**TUGAS YANG DIBERIKAN A**
Cetak bagian tulisan tentang artis di dunia politik dari "Sebenarnya mengenai" sampai dengan "masyarakat.".

Anggapan
politik adalah panggung sandiwara bagi para artis-artis mungkin ada yang setuju
dan tidak setuju. Tapi mau tidak mau semua itu sudah terjadi.seperti kita
ketahui, di dalam perpolitikan itu tidak ada teman sejati dan tidak ada lawan
sejati. Mungkin hari ini dia menjadi teman kita, tapi esok mereka akan
menyerang dan menghancurkan kita. Begitu juga sebaliknya, mungkin hari ini dia
adalah lawan kita, tapi mungkin esok merekalah yang membantu kita untuk melawan
musuh-musuh kita. Tidak hanya artis saja yang melakukan sandiwara tetapi hamper
semua yang ber politik itu bermain sandiwara.
Mungkin dari hal seperti itulah yang
menjadi daya tarik bagi para artis-artis di negeri kita ini, sehingga banyak
artis-artis yang berlomba-lomba ingin menjadi politikus. Atau mungkin dia benar-benar ingin memperbaiki system
perpolitikan di negeri ini. Memang berpolitik itu bebas bagi seluruh warga
masyarakat Indonesia sehingga siapa saja boleh ikut serta atau mencalonkan
menjadi petingging di negeri ini. Tapi coba kita lihat masa lalu, kalau dulu
artis-artis hanya sebagai penghibur dalam kampanye, tapi kini mereka menjadi
bagian dari salah satu partai politik. Itu adalah berntuk partisipasi
masyarakat masa kini. Tapi apakah itu benar-benar untuk memperbaiki system politik di negeri ini atau hanya untuk
pelarian ketika mereka tidak lagi laku dalam perfilman.
Sebenarnya mengenai
para artis yang ingin terjun ke dunia politik itu tidak menjadi masalah karena
Artis – artis ini juga Warga Negara yang mempunayi hak untuk dipilih dan juga
memilih. Tetapi untuk para selebritis ini jangan hanya mengunggulkan
kecantikan, ketampanan dan juga kepopuleranya saja tetapi juga harus mempunyai
kapasitas untuk menjadi seorang politikus, dilatar belakangi pendidikan yang
memadai, selain itu juga harus bisa membuktikan kinerja mereka untuk
masyarakat.
Namun tak dapat di pungkiri lagi
bila kita melihat kondisi di masyarakat kita sekarang, dalam memperoleh dukungan politik, popularitas amatlah
penting.Karena itu selebritis yang identik dengan publikasi sangat mudah memperoleh dukungan politik. Hal ini senada dengan apa yang ditulis oleh Darrell West, penulis buku “Celebrity Politics”, bahwa artis dan pelawak tergiur terjun ke jabatan publik akibat perkembangan media, khususnya
televisi, dan demokrasi. Televisi seakan menjadi medium
yang sempurna bagi selebiriti untuk mendulang kemasyhuran dan citra
diri. Hal ini juga didukung dengan sistem pemilihan langsung yang
kini diterapkan di negara kita. Sistem pemilihan langsung
ini telah membuat selebriti yang
lebih populer, menjadi lebih mempunyai tempat di hati
masyarakat
sebagai penggemarnya. Selain
itu, fenomena popularitas artis dalam dunia politik ini juga disuburkan oleh kondisi dan karakteristik masyarakat Indonesia.

**DAFTAR YANG DIBERIKAN**

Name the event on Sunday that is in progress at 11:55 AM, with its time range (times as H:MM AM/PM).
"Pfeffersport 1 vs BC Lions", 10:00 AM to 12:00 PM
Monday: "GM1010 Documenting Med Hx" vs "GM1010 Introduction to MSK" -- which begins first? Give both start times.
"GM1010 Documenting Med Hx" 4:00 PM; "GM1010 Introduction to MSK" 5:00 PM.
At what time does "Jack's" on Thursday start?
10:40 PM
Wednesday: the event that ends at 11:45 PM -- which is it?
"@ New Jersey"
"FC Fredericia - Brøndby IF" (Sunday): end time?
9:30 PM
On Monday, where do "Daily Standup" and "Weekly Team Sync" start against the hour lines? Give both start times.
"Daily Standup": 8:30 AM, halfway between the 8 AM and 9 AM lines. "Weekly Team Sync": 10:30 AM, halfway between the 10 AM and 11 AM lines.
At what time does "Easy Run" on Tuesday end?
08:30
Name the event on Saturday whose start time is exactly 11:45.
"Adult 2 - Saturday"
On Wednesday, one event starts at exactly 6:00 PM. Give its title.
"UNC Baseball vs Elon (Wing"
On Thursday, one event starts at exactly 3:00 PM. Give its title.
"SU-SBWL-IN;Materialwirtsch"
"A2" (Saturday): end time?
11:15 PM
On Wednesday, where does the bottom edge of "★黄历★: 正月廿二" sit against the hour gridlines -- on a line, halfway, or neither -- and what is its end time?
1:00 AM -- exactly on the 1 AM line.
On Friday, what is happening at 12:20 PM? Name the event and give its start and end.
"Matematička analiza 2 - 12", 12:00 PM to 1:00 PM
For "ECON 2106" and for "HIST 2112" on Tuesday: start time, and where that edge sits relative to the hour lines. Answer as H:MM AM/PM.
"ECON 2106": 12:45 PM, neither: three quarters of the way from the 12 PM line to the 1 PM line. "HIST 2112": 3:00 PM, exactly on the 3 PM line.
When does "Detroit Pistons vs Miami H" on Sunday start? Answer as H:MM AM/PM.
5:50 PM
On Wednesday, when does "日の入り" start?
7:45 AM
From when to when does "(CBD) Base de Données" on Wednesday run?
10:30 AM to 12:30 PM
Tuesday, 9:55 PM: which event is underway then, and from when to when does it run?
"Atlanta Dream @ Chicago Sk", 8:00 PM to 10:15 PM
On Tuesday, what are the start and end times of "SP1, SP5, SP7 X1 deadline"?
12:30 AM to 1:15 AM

**TUGAS YANG DIBERIKAN B**
Ganti "end time" dengan "finish time" pada baris-baris daftar di atas, dari baris yang memuat "On Thursday, one" sampai dengan baris yang memuat "PM to 1:00 PM". Tuliskan baris-baris itu saja dan biarkan bagian lainnya tetap sama.

**HASIL TUGAS A**
Sebenarnya mengenai
para artis yang ingin terjun ke dunia politik itu tidak menjadi masalah karena
Artis – artis ini juga Warga Negara yang mempunayi hak untuk dipilih dan juga
memilih. Tetapi untuk para selebritis ini jangan hanya mengunggulkan
kecantikan, ketampanan dan juga kepopuleranya saja tetapi juga harus mempunyai
kapasitas untuk menjadi seorang politikus, dilatar belakangi pendidikan yang
memadai, selain itu juga harus bisa membuktikan kinerja mereka untuk
masyarakat.

**HASIL TUGAS B**
On Thursday, one event starts at exactly 3:00 PM. Give its title.
"SU-SBWL-IN;Materialwirtsch"
"A2" (Saturday): finish time?
11:15 PM
On Wednesday, where does the bottom edge of "★黄历★: 正月廿二" sit against the hour gridlines -- on a line, halfway, or neither -- and what is its finish time?
1:00 AM -- exactly on the 1 AM line.
On Friday, what is happening at 12:20 PM? Name the event and give its start and end.
"Matematička analiza 2 - 12", 12:00 PM to 1:00 PM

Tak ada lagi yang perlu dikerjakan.